Donald Trump attends jury selection at NYC trial against E. Jean Carroll, tells court he’ll testify

Donald Trump, fresh off his victory in the Iowa caucuses, turned up at federal court in Manhattan on Tuesday for jury selection at writer E. Jean Carroll’s second trial against the former president.

The former president, wearing a navy blue suit and a bright red tie, took his seat at the defense table around 9:30 a.m., sitting less than 10 feet behind Carroll and her legal team. He wasn’t in court an hour when more defamatory remarks went up on his Truth Social account about Carroll, claiming she was trying to extort him and had fabricated the assault, among other highly disparaging comments.

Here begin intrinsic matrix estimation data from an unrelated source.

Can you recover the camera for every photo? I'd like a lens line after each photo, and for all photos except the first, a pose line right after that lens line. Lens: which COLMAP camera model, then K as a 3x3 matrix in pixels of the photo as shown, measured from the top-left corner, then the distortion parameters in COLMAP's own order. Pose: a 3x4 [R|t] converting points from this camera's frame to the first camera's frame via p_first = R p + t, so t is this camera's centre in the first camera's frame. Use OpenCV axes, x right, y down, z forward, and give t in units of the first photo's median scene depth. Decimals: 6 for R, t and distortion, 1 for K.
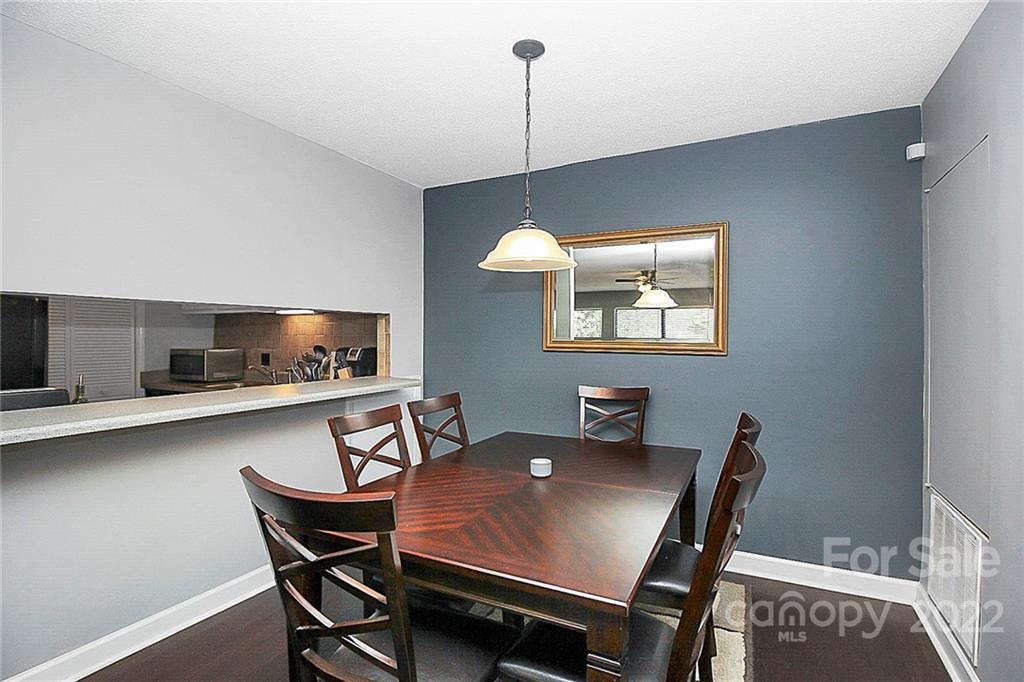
lens RADIAL K [[481.1, 0, 511.7], [0, 481.1, 341.5], [0, 0, 1]] dist [-0.002978, -0.008988]
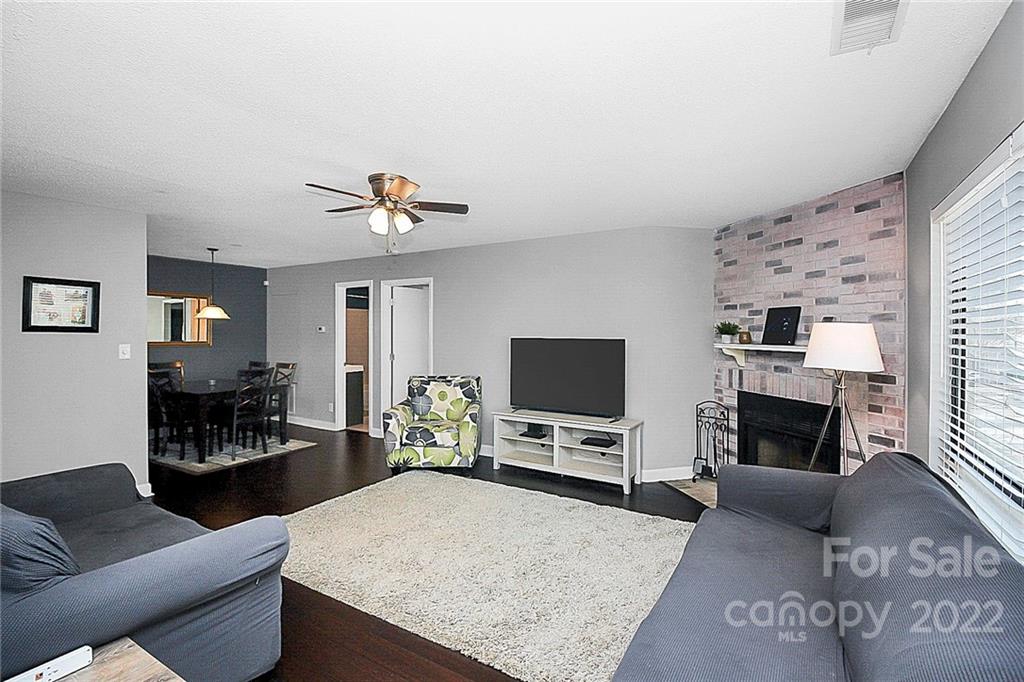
lens RADIAL K [[481.1, 0, 510.0], [0, 481.1, 333.5], [0, 0, 1]] dist [-0.002978, -0.008988]
pose [[0.069907, -0.005651, 0.997538, -1.610418], [0.009907, 0.999939, 0.004971, -0.029032], [-0.997504, 0.009535, 0.069959, -0.637380]]
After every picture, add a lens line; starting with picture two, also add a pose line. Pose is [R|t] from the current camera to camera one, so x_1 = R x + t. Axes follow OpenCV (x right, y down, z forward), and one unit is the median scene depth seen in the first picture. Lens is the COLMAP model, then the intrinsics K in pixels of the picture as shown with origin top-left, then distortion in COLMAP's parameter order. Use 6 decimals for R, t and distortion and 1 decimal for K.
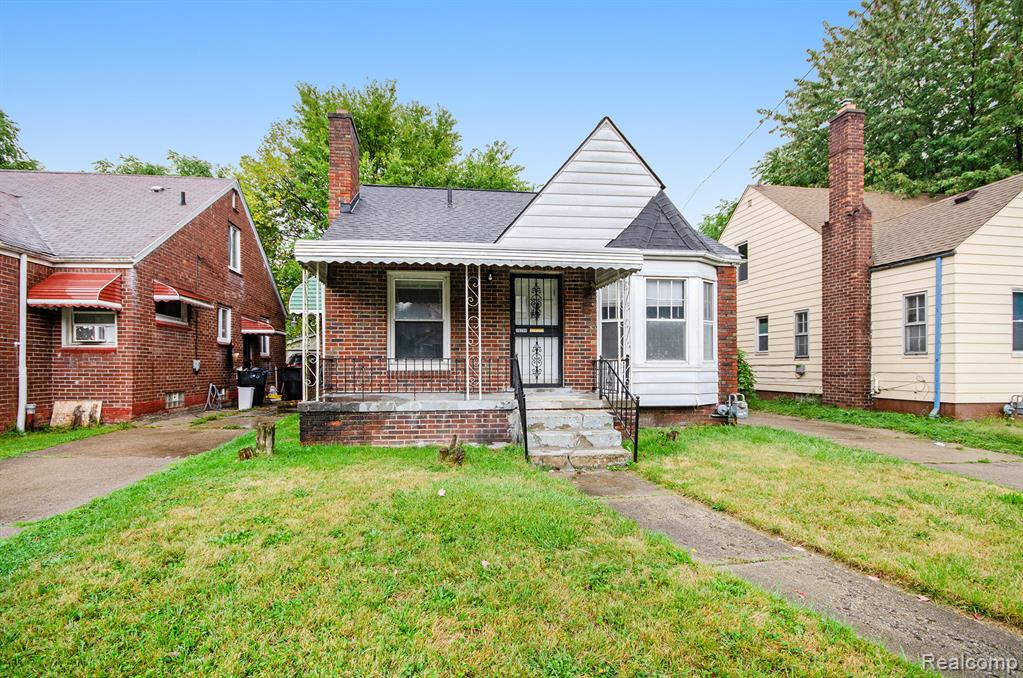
lens RADIAL K [[448.3, 0, 390.9], [0, 448.3, 363.9], [0, 0, 1]] dist [-0.000469, -0.000825]
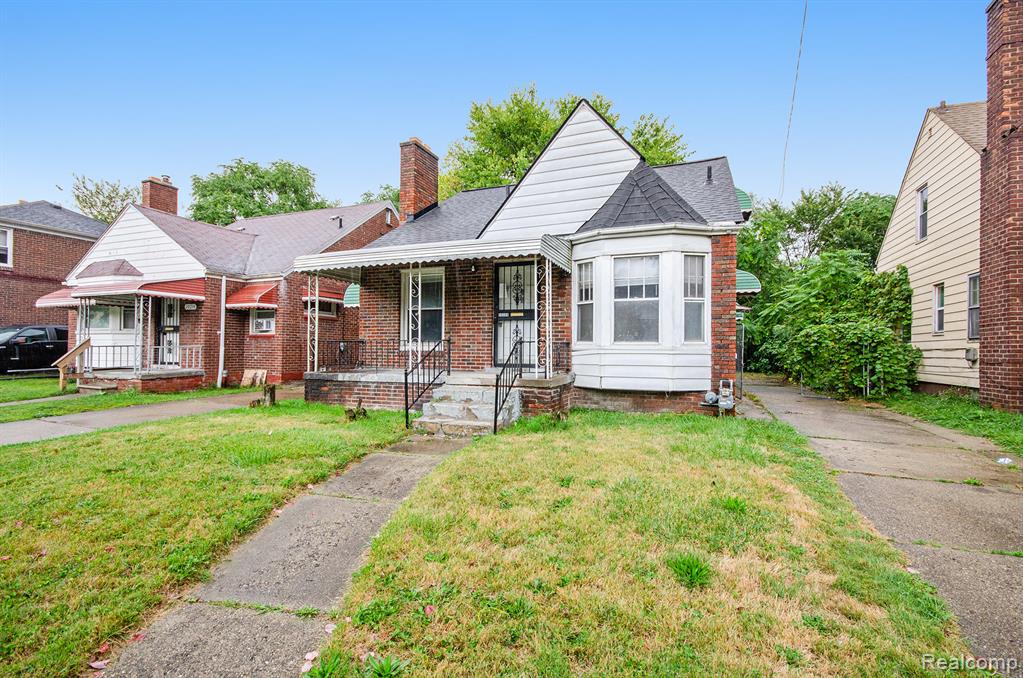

He also trashed Manhattan federal court Judge Lewis Kaplan as a “Clinton-appointed” judge “unable to see clearly because of his absolute hatred of Donald J. Trump (ME!).” It wasn’t clear who published the tweets. Trump is not supposed to have his phone inside the courthouse.

Jurors will be asked to determine how much Trump owes Carroll for defamatory comments he made in June 2019 after she first accused him of assaulting her in a Bergdorf Goodman changing room in the 1990s in an excerpt of her book “What Do We Need Men For? A Modest Proposal.” Then-President Trump, at the time, infamously said he didn’t do it because Carroll was not his “type” and accused her of fabricating the incident to sell her book.

In September, Kaplan ruled that Trump was liable for defamation as the comments were substantially the same as post-presidency remarks jurors determined were defamatory at Carroll’s first trial against Trump in May, ordering him to shell out $5 million. The jury also found him liable for sexual assault.

The defamation case on trial, which was filed years before the one Trump lost last year, was bogged down incessantly by his appeals, arguing he couldn’t be sued for things he said when he was president. Carroll is seeking at least $10 million.

Judge Kaplan had little patience for Trump’s lawyers after he took the bench, and they objected to a nonexistent gag order and complained that they did not know who Carroll was calling as a witness. The judge pointed out they’d had the witness list for months.

“I don’t know what you’re talking about, counselor; there’s no gag order,” the judge added, repeating the standard instruction of not to discuss the case in front of jurors or prospective jurors.

Habba also complained about the judge’s refusal to push back the trial a week on account of the death of Trump’s mother-in-law. Kaplan said Sunday he would allow Trump to testify next week even if the parties have finished their cases.

Trump’s legal team plans to call him as a witness, and Carol Martin, a friend of Carroll’s, who testified at the first trial. Martin was one of two friends Carroll confided in about the assault decades ago.